French Music Research Hub

The Royal Birmingham Conservatoire’s research and teaching in historical, analytical and critical musicology enjoys world-leading expertise in specific areas of French music studies, which led to the founding of the French Music Research Hub in early 2014.

Call for proposals - Timbre and Colour in French Music: A Symposium 2025

The Hub aims to foster the highest standards of scholarly engagement with, and performance-based practice of, a broad repertoire of French music (especially of the 17th, 18th and 20th centuries). In establishing strong, sustainable academic and practice-related leadership at a world-leading level, the Hub has already proved itself in a robust position to attract substantial external funding and to provide recruitment opportunities for doctoral and masters’ students. In addition, its research informs undergraduate elective courses in French music and culture.

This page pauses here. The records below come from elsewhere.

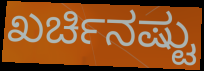
ಖರ್ಚಿನಷ್ಟು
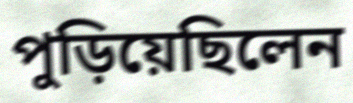
পুড়িয়েছিলেন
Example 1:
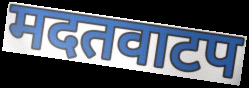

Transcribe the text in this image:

मदतवाटप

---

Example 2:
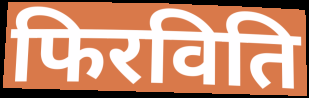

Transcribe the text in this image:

फिरविति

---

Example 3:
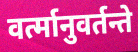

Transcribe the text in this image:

वर्त्मानुवर्तन्ते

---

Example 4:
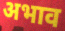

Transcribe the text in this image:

अभाव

We are proud to host the major AHRC-funded project: ‘Accenting the Classics: Durand’s Édition classique (c. 1915–25) as a French Prism on the Musical Past’, which runs from 2016 to 2019 (full value, £461,583): see Funded Projects. This research focuses on analytical, editorial and cultural study of a large-scale French edition of European piano/keyboard music, from around World War I through to the early years of French neoclassicism.

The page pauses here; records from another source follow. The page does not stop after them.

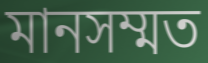
মানসম্মত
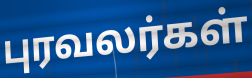
புரவலர்கள்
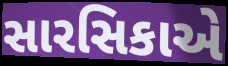
સારસિકાએ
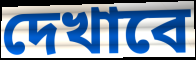
দেখাবে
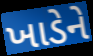
ખાડેને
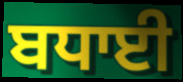
ਬਧਾਈ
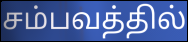
சம்பவத்தில்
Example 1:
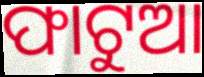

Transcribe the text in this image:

ଫାଟୁଆ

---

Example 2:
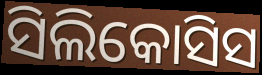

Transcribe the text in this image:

ସିଲିକୋସିସ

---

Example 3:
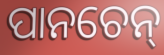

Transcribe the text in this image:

ପାନଚେନ୍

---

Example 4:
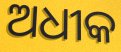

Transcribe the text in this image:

ଅଧୀକ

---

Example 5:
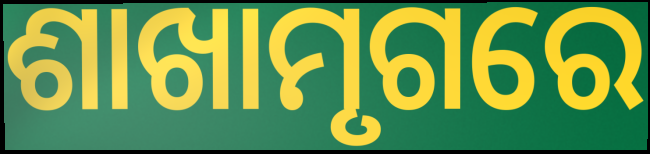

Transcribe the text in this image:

ଶାଖାମୃଗରେ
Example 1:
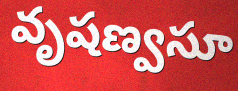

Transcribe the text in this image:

వృషణ్వసూ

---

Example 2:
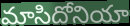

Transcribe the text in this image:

మాసిదోనియా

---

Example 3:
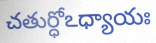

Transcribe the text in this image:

చతుర్ధోఽధ్యాయః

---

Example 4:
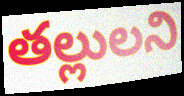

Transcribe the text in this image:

తల్లులని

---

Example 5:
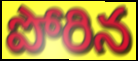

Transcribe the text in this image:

పోరిన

The Hub’s main themes relate to rigorous, innovative exploration of:

  • French composer studies (17th–20th centuries), including Lully, Charpentier, Marais, Couperin and Rameau; Ravel, Les Six (Milhaud, Poulenc, Honegger, Tailleferre), Messiaen and Jolivet
  • Theory and analysis of French music
  • Critical source, sketch and archival studies of French music
  • French music editions and critical, historical performance practice
  • French national and transnational cultural identities
  • French cultural milieu: wartime, religion, institutions, publishing, political propaganda
  • Interdisciplinary connections with opera, ballet, dance and jazz

Principal research objectives include:

  • To act as a lively forum for French music enquiry, including performance
  • To research and develop work around the given themes at local, national and international levels, for the benefit of scholarship, other researchers, doctoral and undergraduate students, the public and wider communities (including the Hub’s edited book: Historical Interplay in French Music and Culture, 1860-1960, Routledge, 2018)
  • To work with other related organisations to develop high-level partnerships (including with the Royal Northern College of Music, Manchester)
  • To organise seminars and international conferences around French music, including Editing, Performing and Re-Composing the Musical Past: French Neoclassicism (1870–), 5–7 September 2018

Key Staff

  • Christopher Dingle: Director, French Music Research Hub (especially Olivier Messiaen and Joseph Bologne, Chevalier de Saint-Georges)
  • Dr Caroline Potter (Visiting Reader in Music): (especially Lili Boulanger, Boulez, Dutilleux and Satie)
  • Prof Graham Sadler: (especially Jean-Philippe Rameau and Jean-Baptiste Lully)
  • Dr Shirley Thompson: (especially Marc-Antoine Charpentier)
  • Emeritus Professor Deborah Mawer: Founder, French Music Research Hub (especially the music of Maurice Ravel and Darius Milhaud). N.B. Prof. Mawer is now retired so is not accepting new research students.